- Active: June 1, 1861 – June 18, 1863
- Country: United States
- Allegiance: Union
- Branch: Infantry
- Engagements: Second Bull Run South Mountain Antietam Fredericksburg Chancellorsville

= 30th New York Infantry Regiment =

The 30th New York Infantry Regiment, officially the 30th Regiment New York Volunteer Infantry, was an infantry regiment in the Union Army during the American Civil War. Organized in Troy, New York, it mustered into service on June 1, 1861, and was mustered out on June 18, 1863. The regiment served in the Army of the Potomac and was part of the famed Eastern Iron Brigade.

==Organization and service==
The 30th New York was formed primarily from Rensselaer County and surrounding areas, under the leadership of Colonel Edward Frisby, a former brigadier general of the New York State Militia. The regiment trained at Camp Seward near Troy before departing for Washington, D.C. in early July 1861.

The regiment saw action in several significant campaigns. It participated in the Second Battle of Bull Run, where Colonel Frisby was killed in action. The unit then took part in the Maryland Campaign, fighting at South Mountain and Antietam, followed by winter operations and further action at Fredericksburg and Chancellorsville.

After its two-year enlistment expired in June 1863, men with longer enlistments were transferred to the 76th New York Infantry. The regiment was formally mustered out on June 18, 1863.

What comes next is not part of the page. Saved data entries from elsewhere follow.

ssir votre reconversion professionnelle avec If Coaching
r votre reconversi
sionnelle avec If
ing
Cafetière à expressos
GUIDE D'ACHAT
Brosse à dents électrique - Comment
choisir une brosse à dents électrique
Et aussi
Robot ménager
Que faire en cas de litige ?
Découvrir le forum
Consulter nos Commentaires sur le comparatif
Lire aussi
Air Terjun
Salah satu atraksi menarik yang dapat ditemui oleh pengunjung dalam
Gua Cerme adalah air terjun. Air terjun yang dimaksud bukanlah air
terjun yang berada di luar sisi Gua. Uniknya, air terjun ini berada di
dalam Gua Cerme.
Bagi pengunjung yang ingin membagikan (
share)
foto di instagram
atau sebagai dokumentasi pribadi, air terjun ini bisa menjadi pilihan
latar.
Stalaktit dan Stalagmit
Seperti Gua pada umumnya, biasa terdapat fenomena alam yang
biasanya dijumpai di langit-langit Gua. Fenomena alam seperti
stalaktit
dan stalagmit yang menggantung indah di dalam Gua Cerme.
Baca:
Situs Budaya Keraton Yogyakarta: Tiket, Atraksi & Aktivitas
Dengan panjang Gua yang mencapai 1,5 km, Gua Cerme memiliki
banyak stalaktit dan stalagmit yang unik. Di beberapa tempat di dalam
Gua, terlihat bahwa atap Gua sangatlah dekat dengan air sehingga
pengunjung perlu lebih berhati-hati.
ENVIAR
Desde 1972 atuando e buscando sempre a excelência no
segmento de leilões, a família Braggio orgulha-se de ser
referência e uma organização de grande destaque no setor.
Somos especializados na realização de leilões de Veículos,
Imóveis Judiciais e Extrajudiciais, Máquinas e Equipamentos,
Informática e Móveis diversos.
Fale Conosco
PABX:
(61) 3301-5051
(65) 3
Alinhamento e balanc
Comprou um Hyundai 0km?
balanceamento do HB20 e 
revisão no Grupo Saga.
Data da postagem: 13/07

==Total strength and casualties==
The regiment enrolled approximately 1,154 men during its service. It suffered the following losses:

- Killed or mortally wounded: 6 officers and 72 enlisted men
- Died of disease: 3 officers and 31 enlisted men
- Total fatalities: 111

Additionally, 231 men were wounded in combat.

==Commanders==
- Colonel Edward Frisby: A veteran of the New York State Militia, Frisby was appointed colonel of the 30th New York in 1861. He was killed at the Second Battle of Bull Run on August 30, 1862. He is buried in Albany Rural Cemetery.
- Colonel William M. Searing: Searing took command following Frisby’s death and served until the regiment’s mustering out in 1863.

==Diaries and personal accounts==
Two enlisted men from the 30th New York are known to have kept wartime diaries:

- John G. Morrison: An Irish immigrant from Lansingburgh, New York, Morrison enlisted in the 30th New York Infantry in April 1861. He later served as a coxswain in the U.S. Navy and received the Medal of Honor for his actions during an engagement on the Yazoo River in 1862..

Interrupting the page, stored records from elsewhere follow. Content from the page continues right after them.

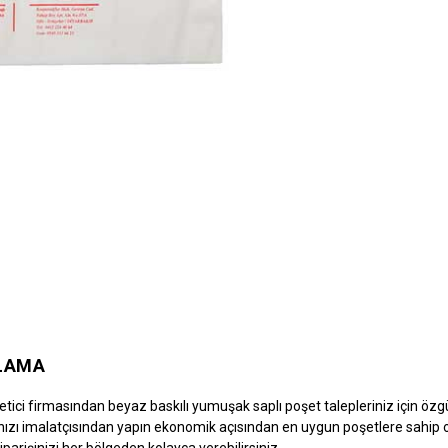
LAMA
etici firmasından beyaz baskılı yumuşak saplı poşet talepleriniz için özgü
ınızı imalatçısından yapın ekonomik açısından en uygun poşetlere sahip
iparişinizi her bölgeden kolayca verebilirsiniz.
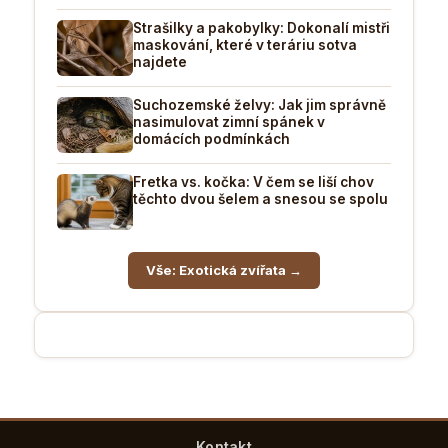
Strašilky a pakobylky: Dokonalí mistři
maskování, které v teráriu sotva
najdete
Suchozemské želvy: Jak jim správně
nasimulovat zimní spánek v
domácích podmínkách
Fretka vs. kočka: V čem se liší chov
těchto dvou šelem a snesou se spolu
Vše: Exotická zvířata →
Kontakt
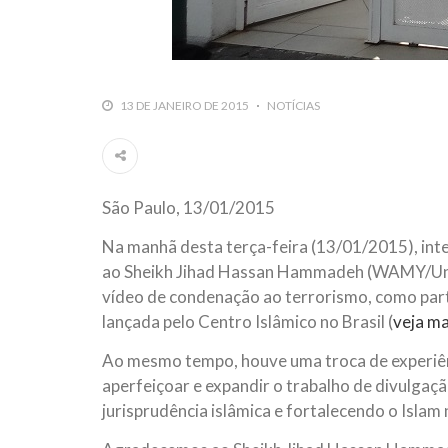
13 DE JANEIRO DE 2015
NOTÍCIAS
São Paulo, 13/01/2015
Na manhã desta terça-feira (13/01/2015), inte
ao Sheikh Jihad Hassan Hammadeh (WAMY/Uniã
vídeo de condenação ao terrorismo, como parte 
lançada pelo Centro Islâmico no Brasil (
veja ma
Ao mesmo tempo, houve uma troca de experiênc
aperfeiçoar e expandir o trabalho de divulgaçã
jurisprudência islâmica e fortalecendo o Islam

- James Reed: Also from Lansingburgh, Reed's diary entries, spanning from August 11, 1862, to July 24, 1865, have been transcribed by his great-granddaughter, Ann Townsend.

==Legacy==
The regimental colors carried by the 30th New York at Second Bull Run are preserved by the New York State Military Museum.

Governor Horatio Seymour praised the regiment upon its return in 1863, stating that the flag "will be deposited among the treasured war trophies of the State – there to remain as a monument to patriotism, endurance, and heroism of the Thirtieth regiment."